I will try to keep this as concise as possible. I would be so grateful of advice as I am very upset by the situation with my mil.
Some background: I have been married for 5 years. dh has one brother who is married with one dd aged 6. Dh and I have 2 dds,one 4 years, one 4 months. I have a reasonable relationship with sil; although we are not close. We are very different in personality, she is not very sociable but when we do meet at family events etc we get on fairly well.

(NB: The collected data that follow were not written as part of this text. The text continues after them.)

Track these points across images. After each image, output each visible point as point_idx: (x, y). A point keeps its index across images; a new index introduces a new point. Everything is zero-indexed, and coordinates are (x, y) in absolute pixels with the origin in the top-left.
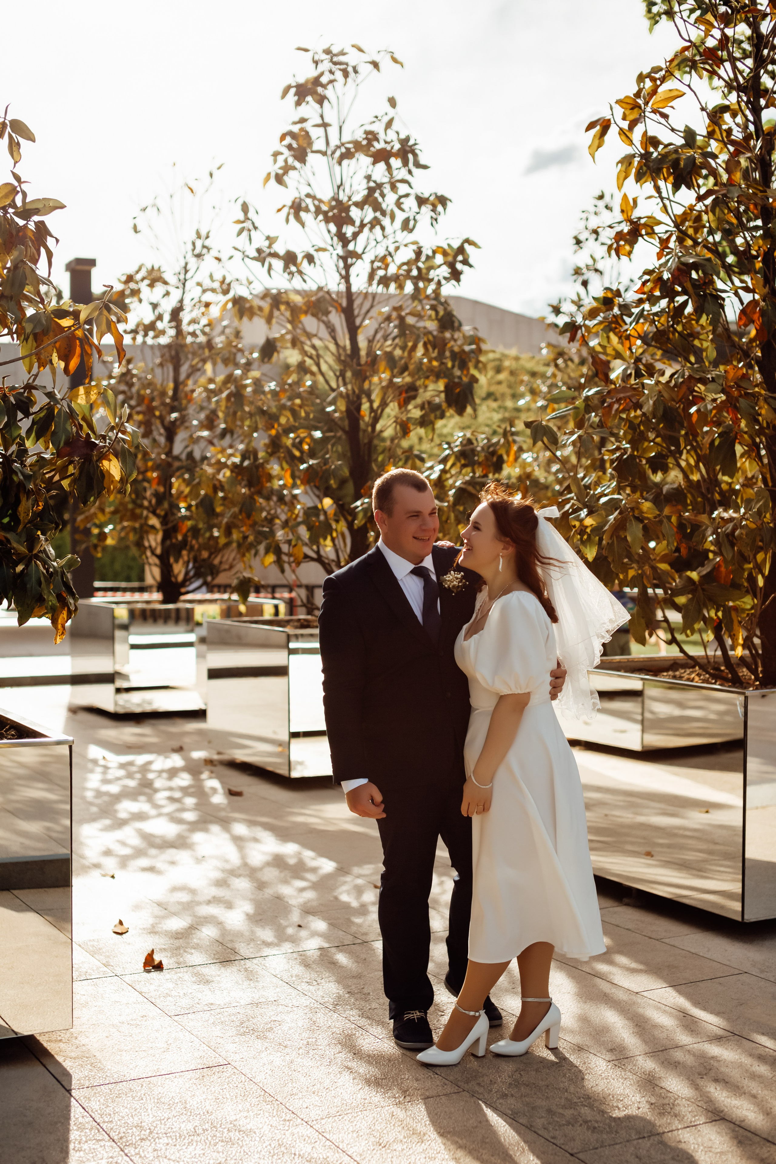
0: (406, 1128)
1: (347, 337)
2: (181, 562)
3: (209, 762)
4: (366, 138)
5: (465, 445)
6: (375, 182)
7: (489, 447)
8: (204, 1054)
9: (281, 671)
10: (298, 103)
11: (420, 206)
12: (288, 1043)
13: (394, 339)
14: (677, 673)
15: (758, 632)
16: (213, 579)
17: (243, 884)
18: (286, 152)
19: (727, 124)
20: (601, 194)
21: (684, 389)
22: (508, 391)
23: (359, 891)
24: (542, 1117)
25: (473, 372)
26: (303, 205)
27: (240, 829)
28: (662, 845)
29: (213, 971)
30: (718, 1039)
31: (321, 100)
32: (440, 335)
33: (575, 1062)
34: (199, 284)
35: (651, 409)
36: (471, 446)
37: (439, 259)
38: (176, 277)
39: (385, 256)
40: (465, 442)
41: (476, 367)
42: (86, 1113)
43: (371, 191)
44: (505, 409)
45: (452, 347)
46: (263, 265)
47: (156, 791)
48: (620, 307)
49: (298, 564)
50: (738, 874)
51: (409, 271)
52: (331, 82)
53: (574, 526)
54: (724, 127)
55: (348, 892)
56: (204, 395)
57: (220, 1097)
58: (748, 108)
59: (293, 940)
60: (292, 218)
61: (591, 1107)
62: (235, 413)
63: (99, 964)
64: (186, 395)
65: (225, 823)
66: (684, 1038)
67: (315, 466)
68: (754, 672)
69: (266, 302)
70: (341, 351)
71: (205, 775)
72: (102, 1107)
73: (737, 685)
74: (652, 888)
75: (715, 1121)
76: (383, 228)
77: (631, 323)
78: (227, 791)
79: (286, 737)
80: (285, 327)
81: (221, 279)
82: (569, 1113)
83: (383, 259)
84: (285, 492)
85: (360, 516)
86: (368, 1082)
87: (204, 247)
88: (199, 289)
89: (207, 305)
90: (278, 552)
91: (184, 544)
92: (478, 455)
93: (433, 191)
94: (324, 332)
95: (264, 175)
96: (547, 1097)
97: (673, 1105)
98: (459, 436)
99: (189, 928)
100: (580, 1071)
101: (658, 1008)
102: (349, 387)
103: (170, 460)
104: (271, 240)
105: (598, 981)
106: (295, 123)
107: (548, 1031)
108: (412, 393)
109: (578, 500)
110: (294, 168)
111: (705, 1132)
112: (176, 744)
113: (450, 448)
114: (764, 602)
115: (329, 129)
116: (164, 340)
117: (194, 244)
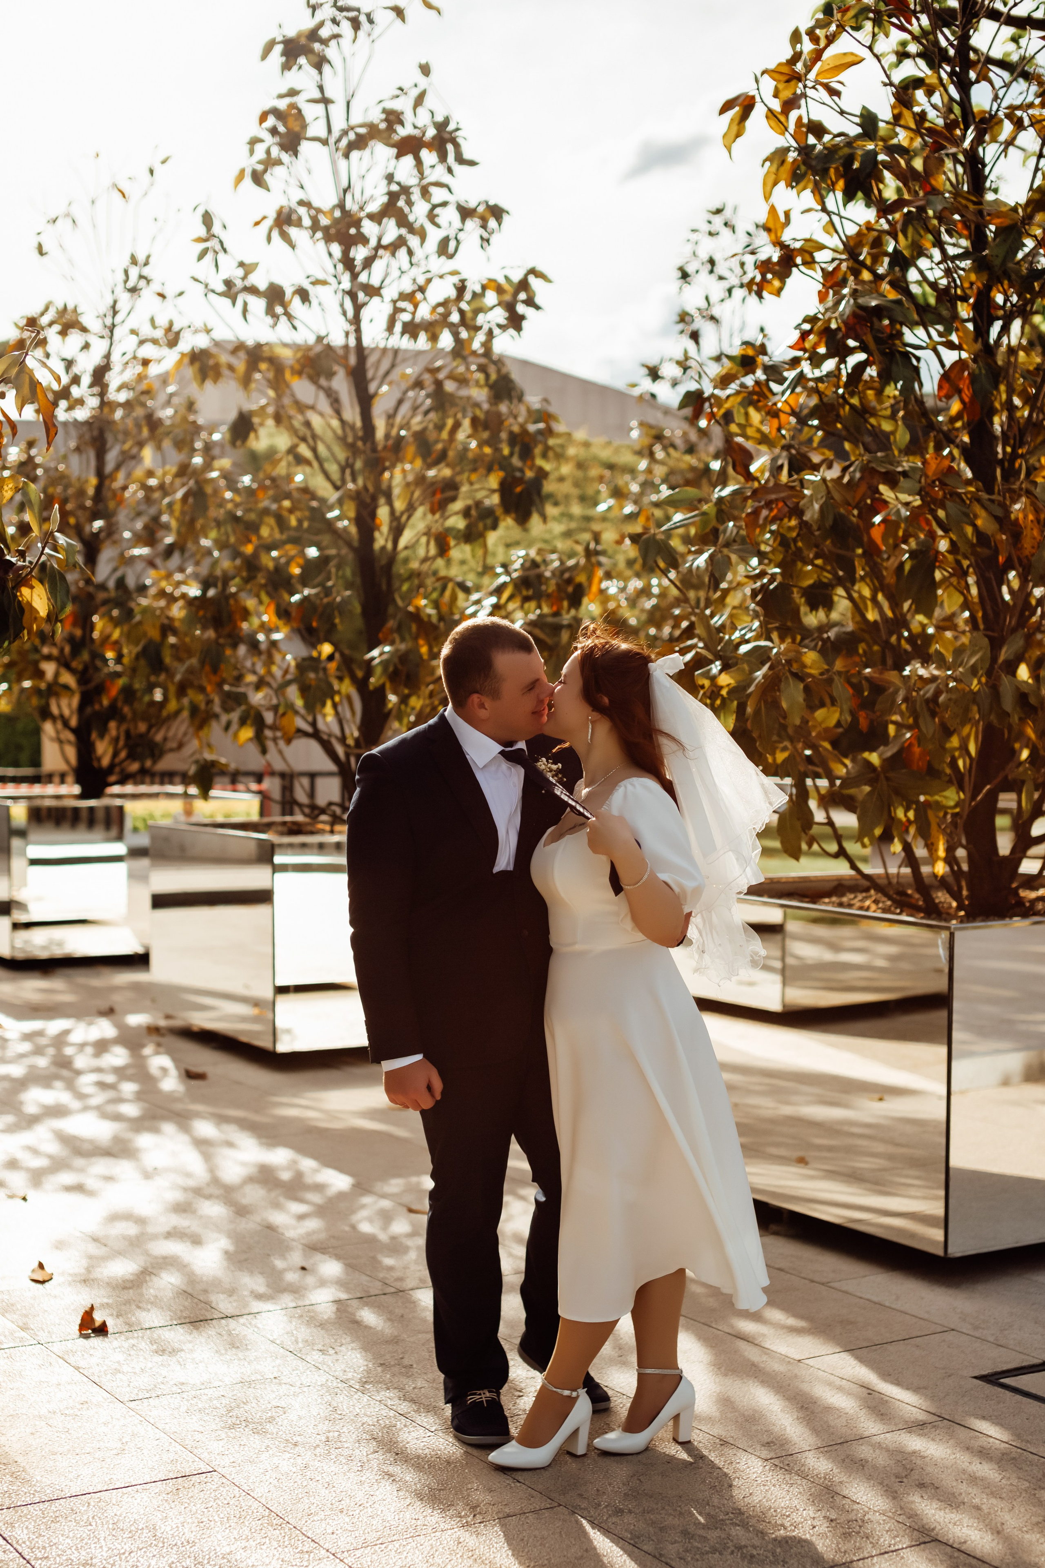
0: (479, 1561)
1: (357, 410)
2: (107, 739)
3: (154, 1030)
4: (386, 120)
5: (528, 569)
6: (399, 184)
7: (562, 573)
8: (176, 1457)
9: (263, 897)
10: (287, 67)
11: (463, 220)
12: (299, 1439)
13: (426, 413)
14: (845, 899)
15: (964, 841)
16: (155, 762)
17: (214, 1210)
18: (269, 139)
19: (919, 104)
20: (719, 206)
21: (863, 488)
22: (575, 492)
23: (386, 1217)
24: (676, 1542)
25: (539, 462)
26: (294, 217)
27: (205, 1128)
28: (820, 1148)
29: (177, 1336)
30: (918, 1427)
31: (320, 63)
32: (494, 408)
33: (717, 1462)
34: (133, 332)
35: (816, 516)
36: (537, 571)
37: (491, 298)
38: (100, 321)
39: (414, 292)
40: (528, 564)
41: (544, 456)
42: (9, 1546)
43: (393, 197)
44: (570, 517)
45: (511, 425)
46: (234, 304)
47: (78, 1073)
48: (767, 369)
49: (289, 741)
50: (938, 1188)
51: (448, 314)
52: (336, 36)
53: (703, 687)
54: (917, 109)
55: (370, 1220)
56: (141, 494)
57: (205, 1519)
58: (953, 82)
59: (295, 1290)
60: (275, 234)
61: (745, 1525)
62: (192, 521)
63: (14, 1327)
64: (115, 495)
65: (182, 1119)
66: (870, 1426)
67: (313, 599)
68: (956, 896)
69: (238, 358)
70: (348, 430)
71: (148, 1050)
72: (33, 1537)
73: (934, 916)
74: (811, 1209)
75: (925, 1543)
76: (410, 253)
77: (783, 393)
78: (183, 1072)
79: (269, 993)
80: (265, 395)
81: (167, 325)
82: (713, 1535)
83: (409, 297)
84: (261, 637)
85: (378, 671)
86: (420, 1496)
87: (141, 277)
88: (134, 339)
89: (146, 363)
90: (259, 724)
91: (113, 712)
92: (546, 584)
93: (483, 198)
94: (324, 404)
95: (235, 172)
96: (681, 1513)
97: (863, 1521)
98: (518, 556)
99: (142, 1272)
100: (726, 1475)
101: (830, 1384)
102: (360, 482)
103: (91, 589)
104: (247, 268)
105: (742, 1345)
106: (281, 96)
107: (676, 1418)
108: (450, 494)
109: (706, 647)
110: (279, 162)
111: (912, 1559)
112: (104, 1005)
113: (508, 573)
114: (973, 798)
115: (331, 107)
116: (81, 414)
117: (126, 272)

Mil is what could be tactfully described as a Very Difficult Lady. Just briefly she is a bit of a snob, prone to frequent sulking when she does not get her own way. We are often treated to stony silences and have no idea what our latest transgression has been. On Boxing Day this year (her b'day) we were genuinely ill and when dh phoned to tell her she slammed the phone down in a temper, shouting "I'm not having this!"

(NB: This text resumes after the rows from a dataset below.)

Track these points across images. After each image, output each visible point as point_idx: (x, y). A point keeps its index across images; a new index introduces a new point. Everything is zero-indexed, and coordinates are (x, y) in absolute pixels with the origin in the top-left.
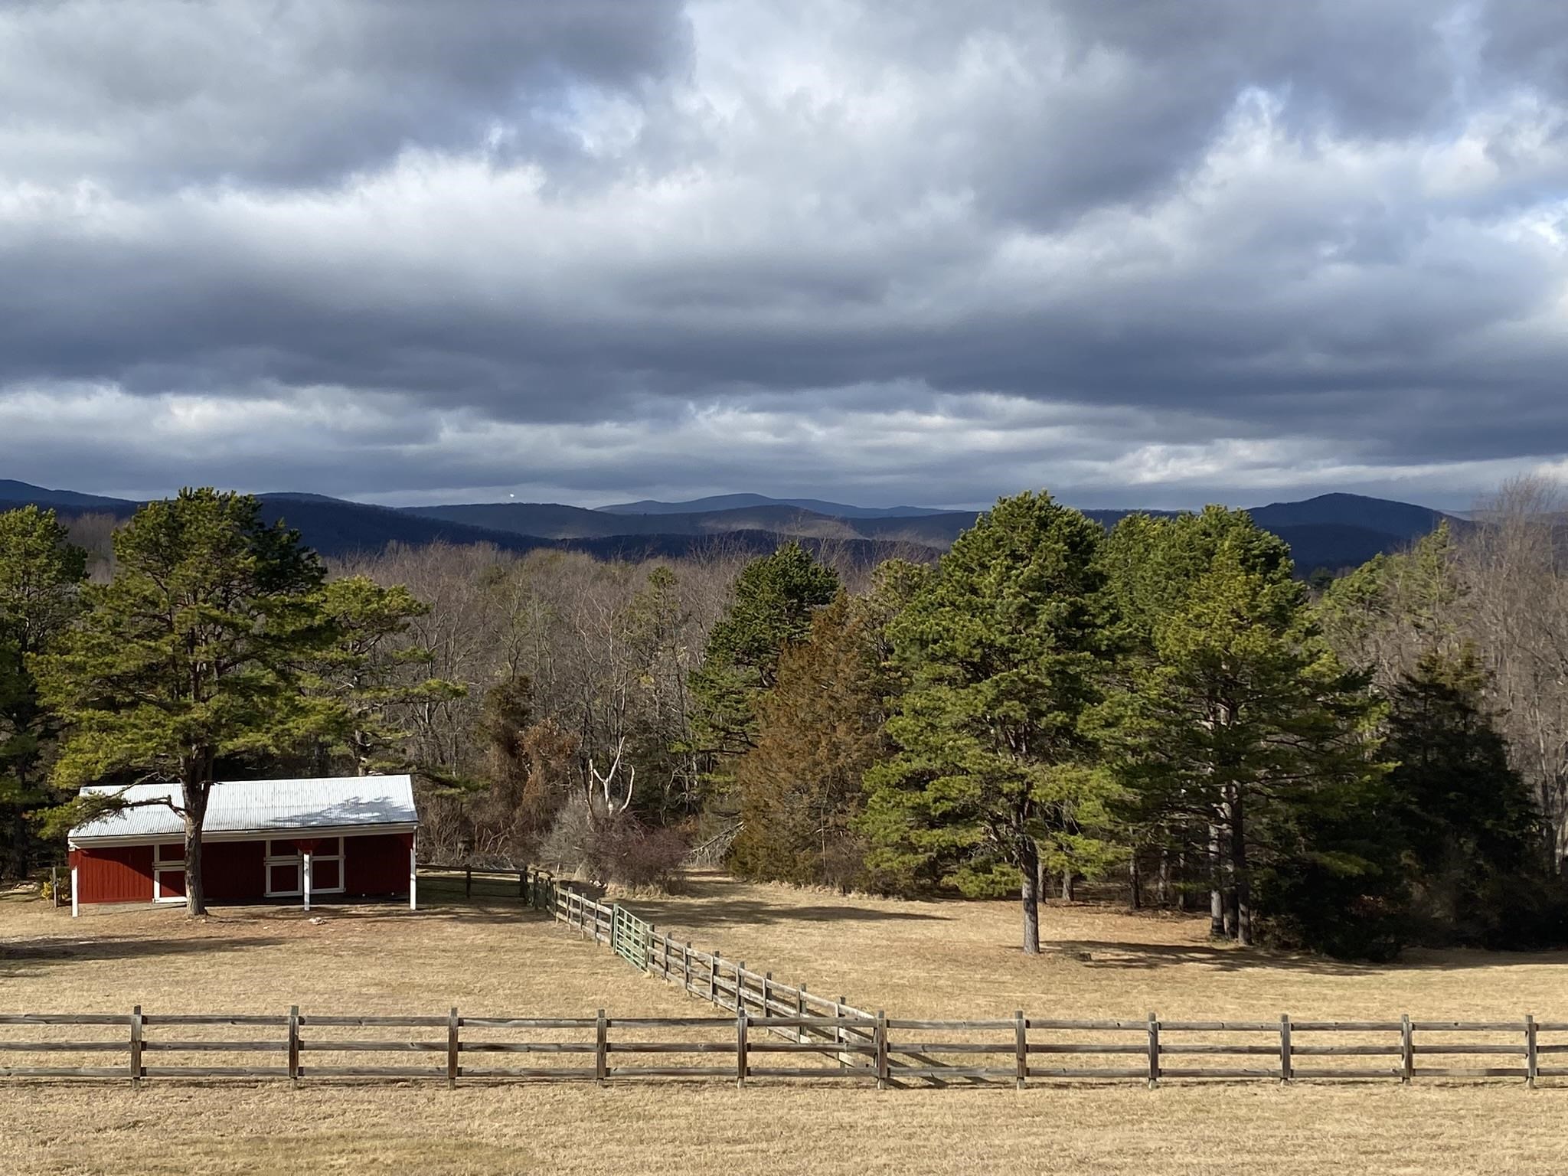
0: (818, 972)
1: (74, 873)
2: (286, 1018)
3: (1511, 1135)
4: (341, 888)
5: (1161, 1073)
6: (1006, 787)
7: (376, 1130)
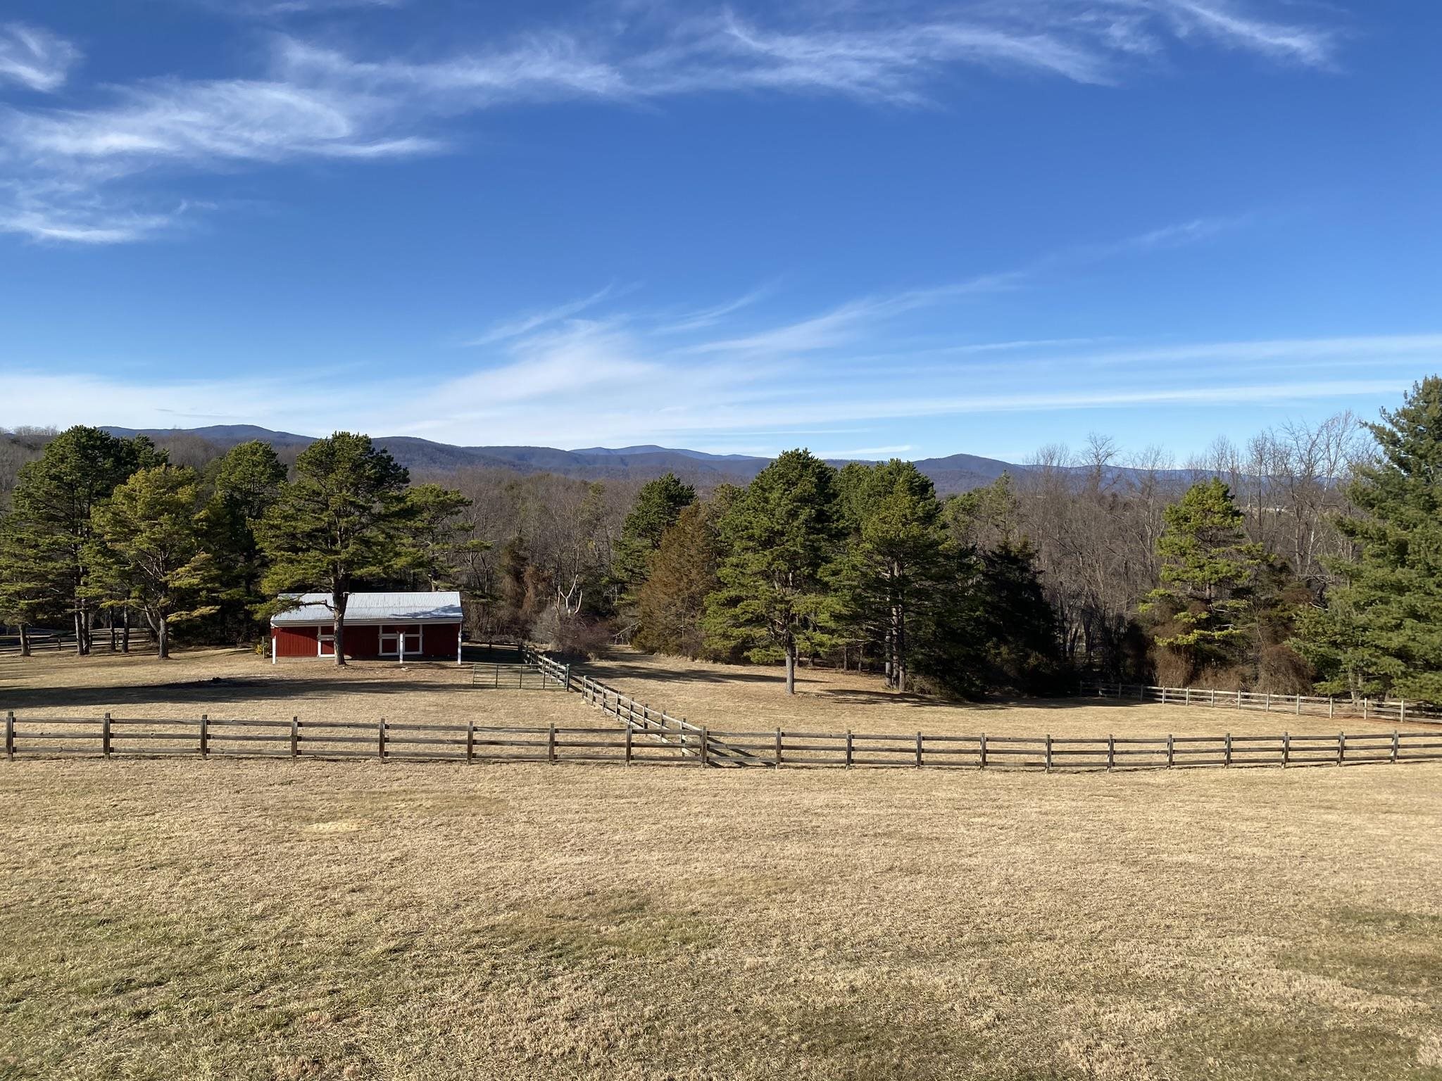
0: (676, 702)
1: (274, 641)
2: (378, 725)
3: (1036, 800)
4: (420, 652)
5: (853, 762)
6: (778, 606)
7: (424, 788)
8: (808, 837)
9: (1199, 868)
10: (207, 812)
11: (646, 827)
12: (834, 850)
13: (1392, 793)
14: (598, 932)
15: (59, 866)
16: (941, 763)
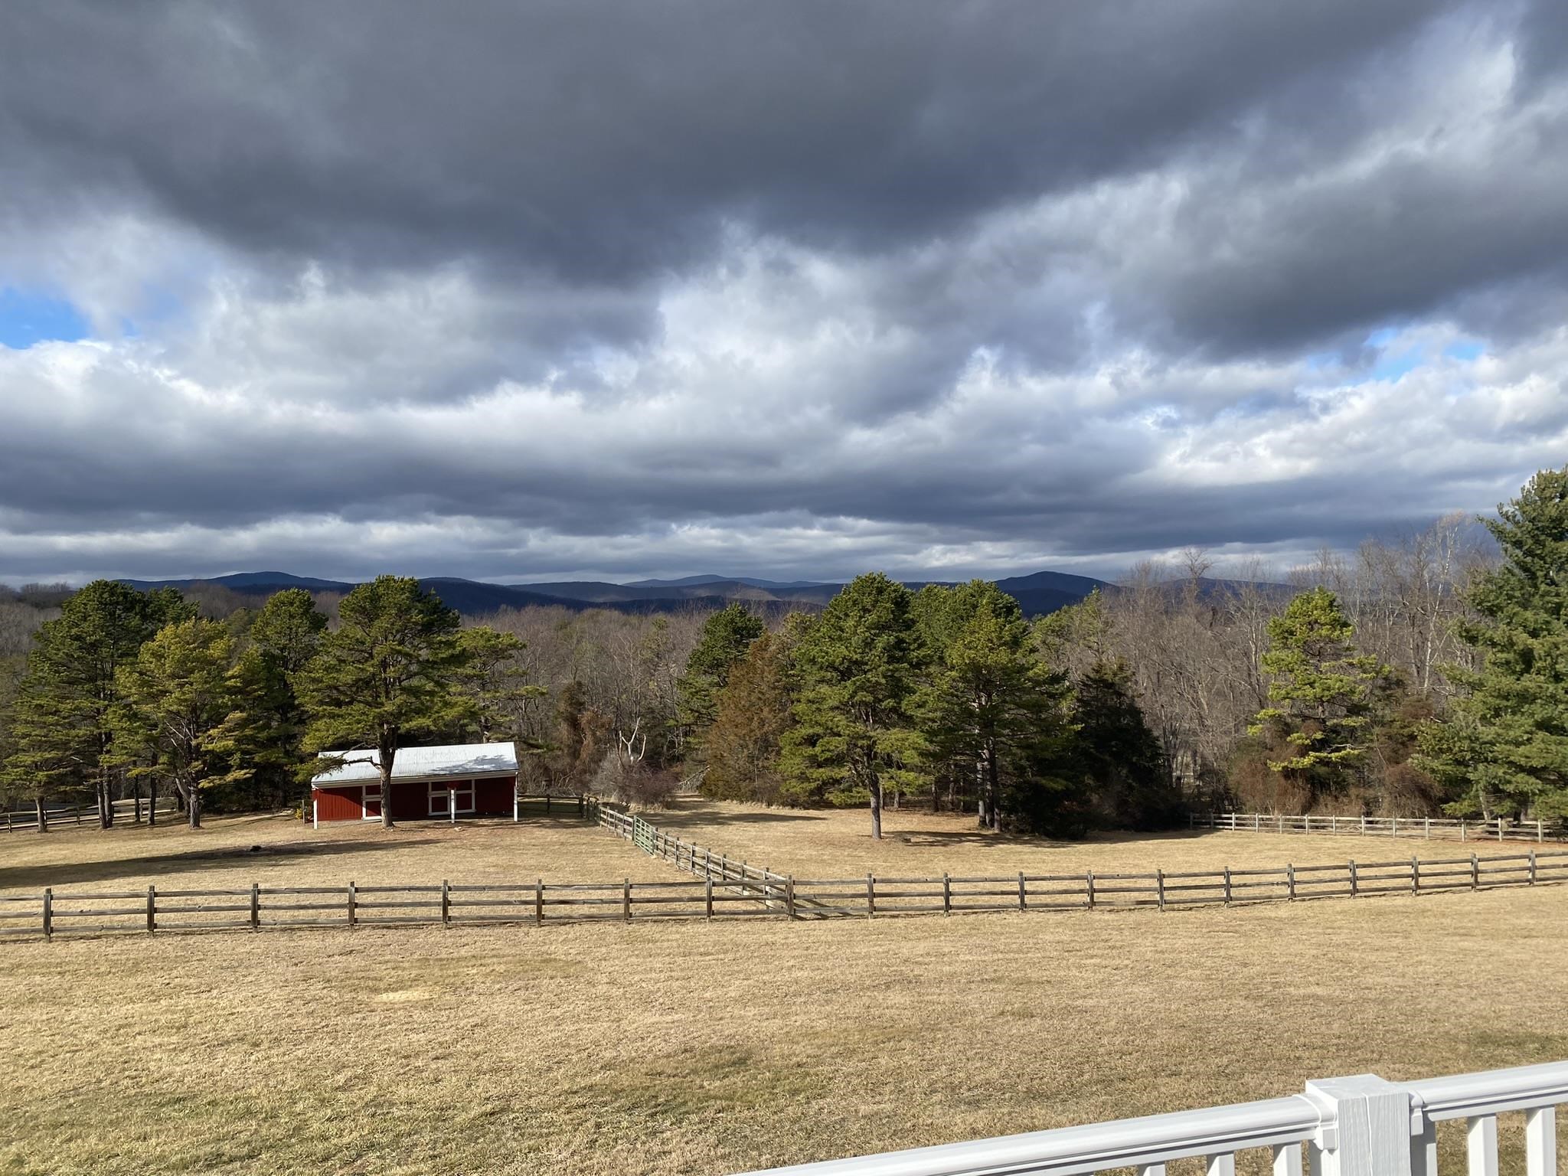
0: (754, 853)
1: (315, 803)
2: (440, 887)
3: (1150, 939)
4: (473, 810)
5: (951, 908)
6: (861, 743)
7: (494, 952)
8: (911, 986)
9: (1328, 1000)
10: (268, 987)
11: (737, 983)
12: (942, 997)
13: (1532, 918)
14: (702, 1087)
15: (120, 1047)
16: (1046, 905)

From day 1 she has "bad mouthed" sil to me and I'm sure bad mouths me to my sil.
My current problem is as follows. Last year (2006) on Christmas Day we announced to both sets of grandparents that I was pg and due in August 2007. We were having lunch with mil and fil at the time. Mil got quite "put out" , and when pushed said it was because bil and sil were trying for a baby and we shouldn't have our 2nd baby before they did?! When bil and sil visited that afternoon, we told them the news and they said congratulations but left very soon afterwards.
When they left, mil seemingly took pleasure in choosing to tell us that sil and bil had been ttc for 3 years and would have been very upset by our announcement. I was to say the least that she knew the extent of their disappointment at ttc, but didn't make any attempt to suggest we didn't make an announcement out of the blue on Christmas Day. To make it worse, bil had asked his parents to tell us what they had been going through as they found it too upsetting to tell more people themselves. Ils failed to tell us for some reason. So sil and bil were under the impression that we knew the extent of their sadness and must have thought we had spitefully gloated over them on Chrismtas Day
I have renewed respect for sil. They had their first (unsuccessful) cycle of IVF practically the week I gave birth to dd2. It must have been so difficult for her to come and visit and hold my new baby but she made a big effort and was genuinely pleased for us (I think). However, it has dawned on me that she must think that we in some way were "gloating" over them last year by making our announcement, when in fact had we known even the tiniest details of their problems we would NO WAY have behaved in that way.
So, once more mil has been spiteful and stirred between her 2 dils. I am really anxious about the right course of action. I want to tell sil what really happened, to offer our support to them and explain what really happened. Of course this will have the knock on effect of telling her and her dh exactly what his mother has done. What does anyone else think?